• ABOUT THIS TASK: Copy the data word for word, starting at the line containing "Between 16h and 07h, which is larger?" and ending at the line containing "What value does". Leave the pictures out of your copy.

EXERCISE INPUT START

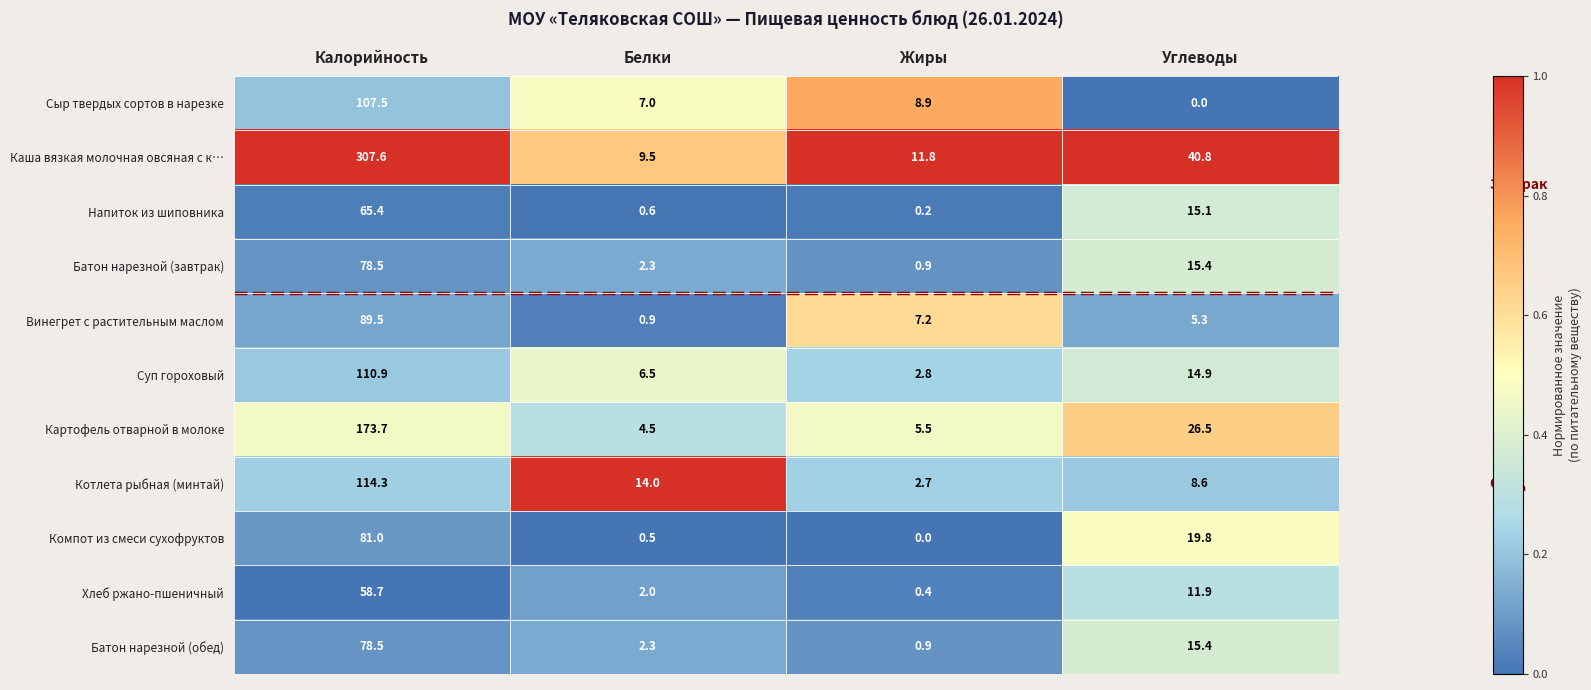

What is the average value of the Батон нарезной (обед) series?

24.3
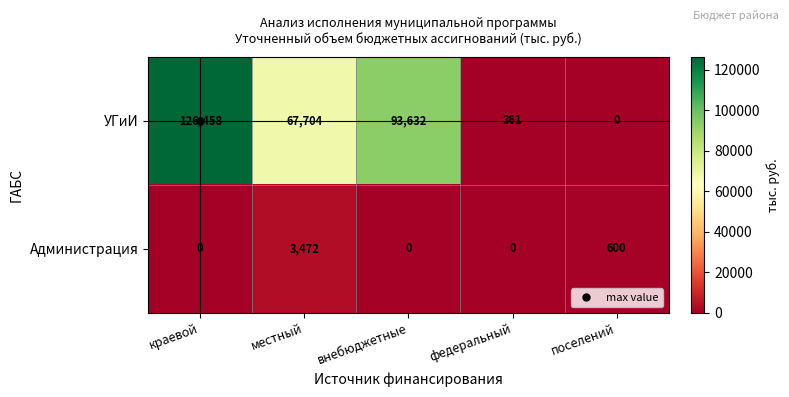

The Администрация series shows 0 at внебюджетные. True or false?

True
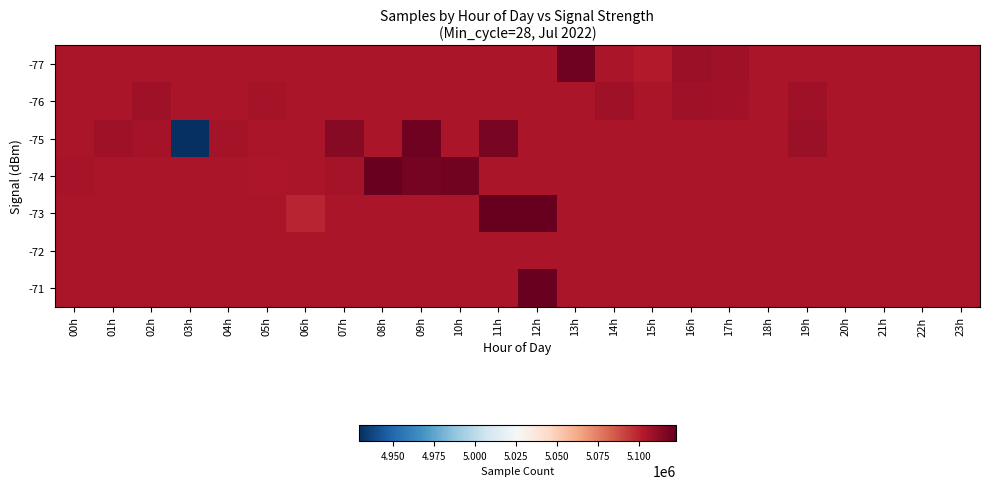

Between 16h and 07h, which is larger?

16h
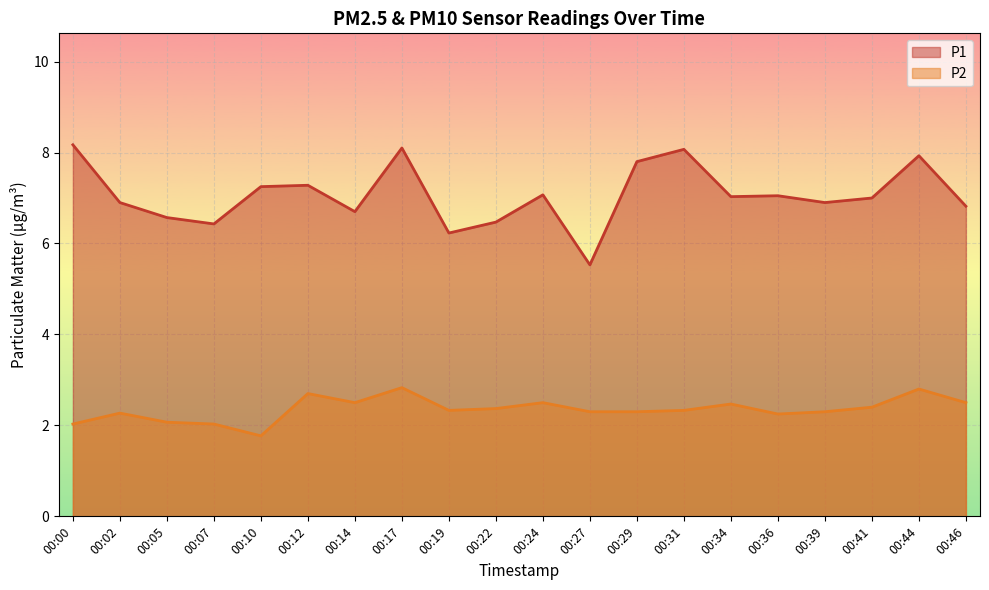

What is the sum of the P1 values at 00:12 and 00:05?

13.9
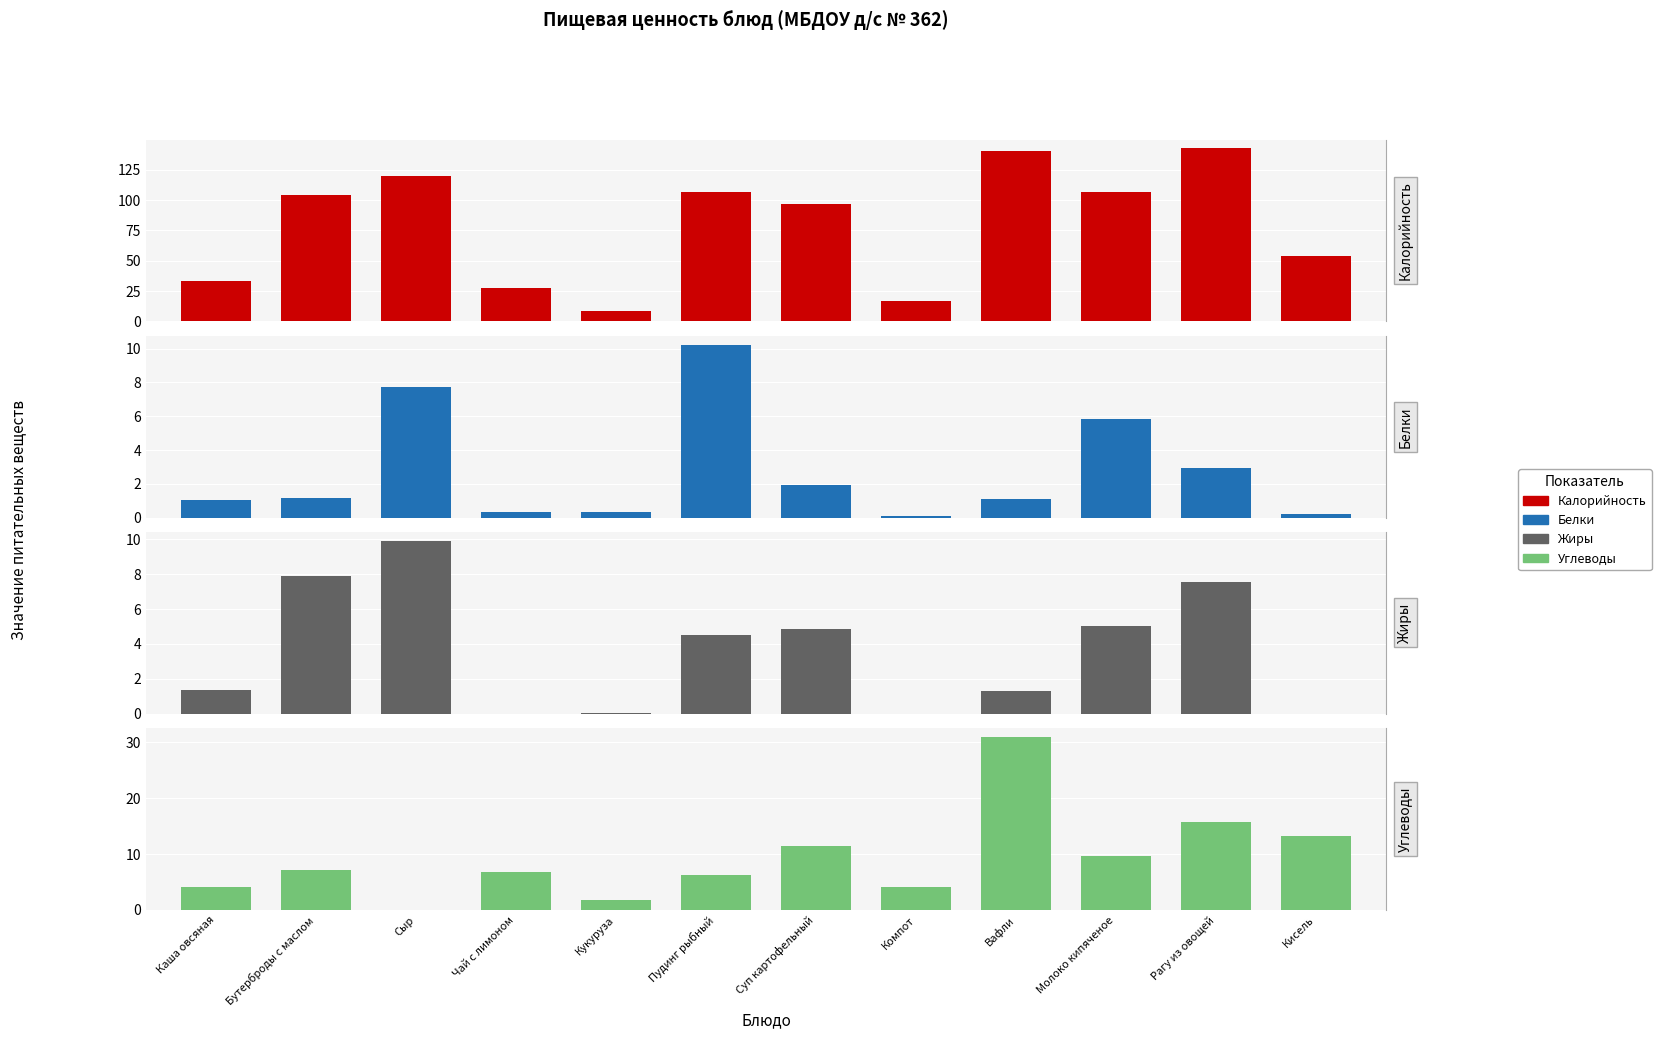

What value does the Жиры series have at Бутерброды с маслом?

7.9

EXERCISE INPUT END
EXERCISE INPUT START

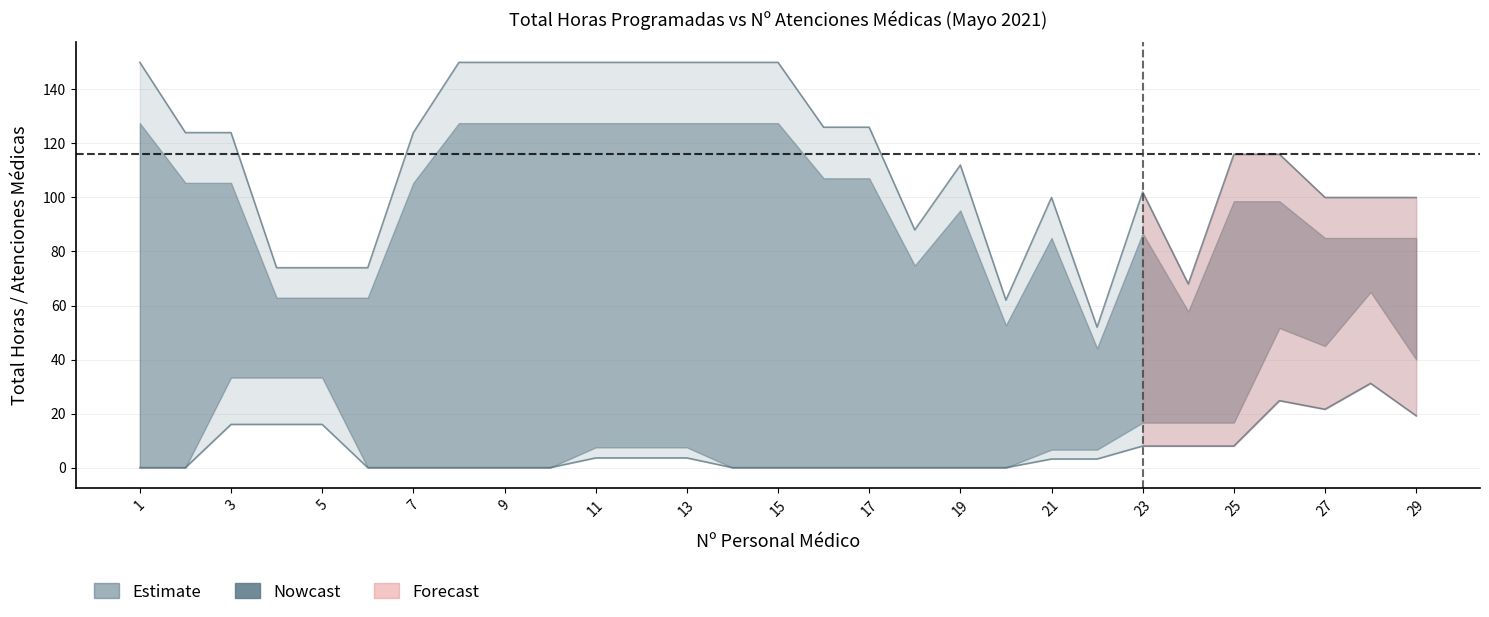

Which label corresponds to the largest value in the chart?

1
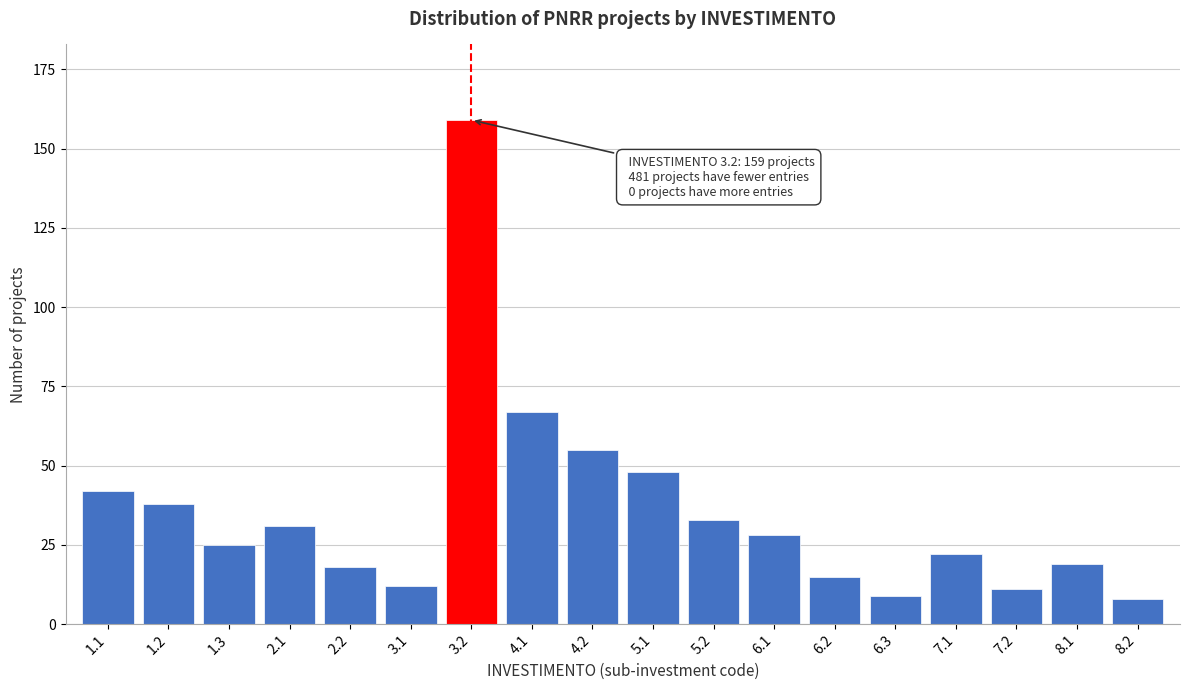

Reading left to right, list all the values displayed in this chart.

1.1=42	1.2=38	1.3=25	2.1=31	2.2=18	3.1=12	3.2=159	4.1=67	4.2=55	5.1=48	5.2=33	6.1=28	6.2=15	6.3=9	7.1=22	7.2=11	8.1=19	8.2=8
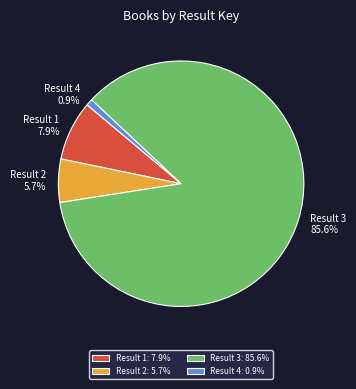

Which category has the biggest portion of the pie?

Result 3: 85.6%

EXERCISE INPUT END

• SOLVED PROBLEM:
Between 16h and 07h, which is larger?

16h

What is the sum of the P1 values at 00:12 and 00:05?

13.9

What value does the Жиры series have at Бутерброды с маслом?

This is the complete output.